And its in this symbolic city that Jesus repeatedly gives himself, reversing man’s selfish trend. While some have called the Passion an anti-semitic film, its with and for the Jews that Jesus actually suffers. Isaiah 53 is the climax of a much longer passage in which God promises to return the Jews from their war captivity in Babylon. And the God’s servant suffers with Israel in their exile in Babylon to return them to the promised land. The fact that the word Passion (to suffer) is closely related to the word ComPassion (to suffer with) shouldn’t be missed. Jesus isn’t just one man suffering. He is Everyman suffering. And in Apocolypto, Gibson reinforces Jesus’ Compassion in the Passion by comparing and contrasting scenes like these. The graphic violence of these films is intended to remind us of the real world in which real humans actually experience these things. And the real God who endured nothing less with and for them.
And through his comPassion he returns humanity to the garden.
This there-and-back again plot is central to the bible, occurring again and again, representing man’s plight and hope for redemption. Jaguar Paws second half escape is symbolic of man’s struggle to find salvation in fleeing the selfishness of the city. Gibson also appears here to be alluding to William Golding’s Lord of the Flies but discussion of that will have to wait for the comments below.
Deus Ex Machina
This leads us to the film’s end which has been criticized as a Deus Ex Machina, a plot device whereby a seemingly unsolvable problem is abruptly resolved by an unexpected intervention of some new event, in essence lazy storytelling. Nothing in the film prepares the audience for the arrival of the Spanish.

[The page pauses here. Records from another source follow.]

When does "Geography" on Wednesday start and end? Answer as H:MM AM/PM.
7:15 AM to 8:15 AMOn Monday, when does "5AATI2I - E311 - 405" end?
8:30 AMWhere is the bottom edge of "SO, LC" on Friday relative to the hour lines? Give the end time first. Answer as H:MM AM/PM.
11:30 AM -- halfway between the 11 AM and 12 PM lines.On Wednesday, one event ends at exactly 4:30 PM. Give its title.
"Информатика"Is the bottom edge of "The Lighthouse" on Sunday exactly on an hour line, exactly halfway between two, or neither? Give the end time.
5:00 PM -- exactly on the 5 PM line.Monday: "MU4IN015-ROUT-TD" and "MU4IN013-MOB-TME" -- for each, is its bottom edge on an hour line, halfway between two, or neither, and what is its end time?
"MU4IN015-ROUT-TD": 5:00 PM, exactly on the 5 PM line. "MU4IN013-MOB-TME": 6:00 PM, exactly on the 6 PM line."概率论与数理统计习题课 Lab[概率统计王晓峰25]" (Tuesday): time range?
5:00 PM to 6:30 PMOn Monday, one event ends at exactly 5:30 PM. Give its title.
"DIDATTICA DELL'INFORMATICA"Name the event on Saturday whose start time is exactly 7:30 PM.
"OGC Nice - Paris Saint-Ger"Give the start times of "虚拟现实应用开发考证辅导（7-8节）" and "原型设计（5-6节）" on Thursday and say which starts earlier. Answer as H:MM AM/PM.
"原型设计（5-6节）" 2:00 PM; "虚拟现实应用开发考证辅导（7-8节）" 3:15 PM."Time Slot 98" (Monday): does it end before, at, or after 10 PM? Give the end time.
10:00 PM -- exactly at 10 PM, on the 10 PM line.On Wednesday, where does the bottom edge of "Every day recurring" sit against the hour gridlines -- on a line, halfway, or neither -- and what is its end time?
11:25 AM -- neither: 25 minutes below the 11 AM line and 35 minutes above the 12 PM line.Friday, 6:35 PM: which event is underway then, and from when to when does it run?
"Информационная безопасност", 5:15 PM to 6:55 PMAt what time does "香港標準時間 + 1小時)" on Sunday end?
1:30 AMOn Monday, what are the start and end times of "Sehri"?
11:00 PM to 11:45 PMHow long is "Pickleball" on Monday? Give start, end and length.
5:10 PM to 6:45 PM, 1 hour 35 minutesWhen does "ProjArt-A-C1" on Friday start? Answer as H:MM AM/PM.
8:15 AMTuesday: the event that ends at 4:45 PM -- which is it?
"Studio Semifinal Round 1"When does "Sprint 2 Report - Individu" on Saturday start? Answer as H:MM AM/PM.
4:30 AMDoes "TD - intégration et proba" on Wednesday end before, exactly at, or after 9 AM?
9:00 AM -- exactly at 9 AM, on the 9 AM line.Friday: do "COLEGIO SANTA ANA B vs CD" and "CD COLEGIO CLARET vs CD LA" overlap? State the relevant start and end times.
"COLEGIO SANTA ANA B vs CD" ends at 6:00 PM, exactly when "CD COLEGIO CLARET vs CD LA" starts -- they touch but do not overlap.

But its important to note that the same was also true of the resurrection in the Passion of the Christ. While the rest of the film focuses on Christ suffering, the short resurrection scene at the end of the film occurs abruptly and appears tacked on. The film zooms in on Jesus at the beginning and zooms out on his dead body in the end. But The resurrection scene, with Jesus’ sideways exit, appears as something entirely new.
And that should remind of the true meaning of a Dues Ex Machina. It refers to the convention in ancient Greek tragedy to hoist gods onto the stage to solve these unsolvable problems. And in that sense the Resurrection is precisely that. It’s a Deus Ex Machina in the true sense of the term, it is humanly speaking utterly unexpected. To the Mayans, the arrival of the Spanish as strange as aliens landing on the earth. Or as Gibson appears to allude, the second coming of Christ.
For Gibson, Revelation doesn’t just happen once but again and again.
The one who compassionately suffered with the victim has now become their oppressor’s judge.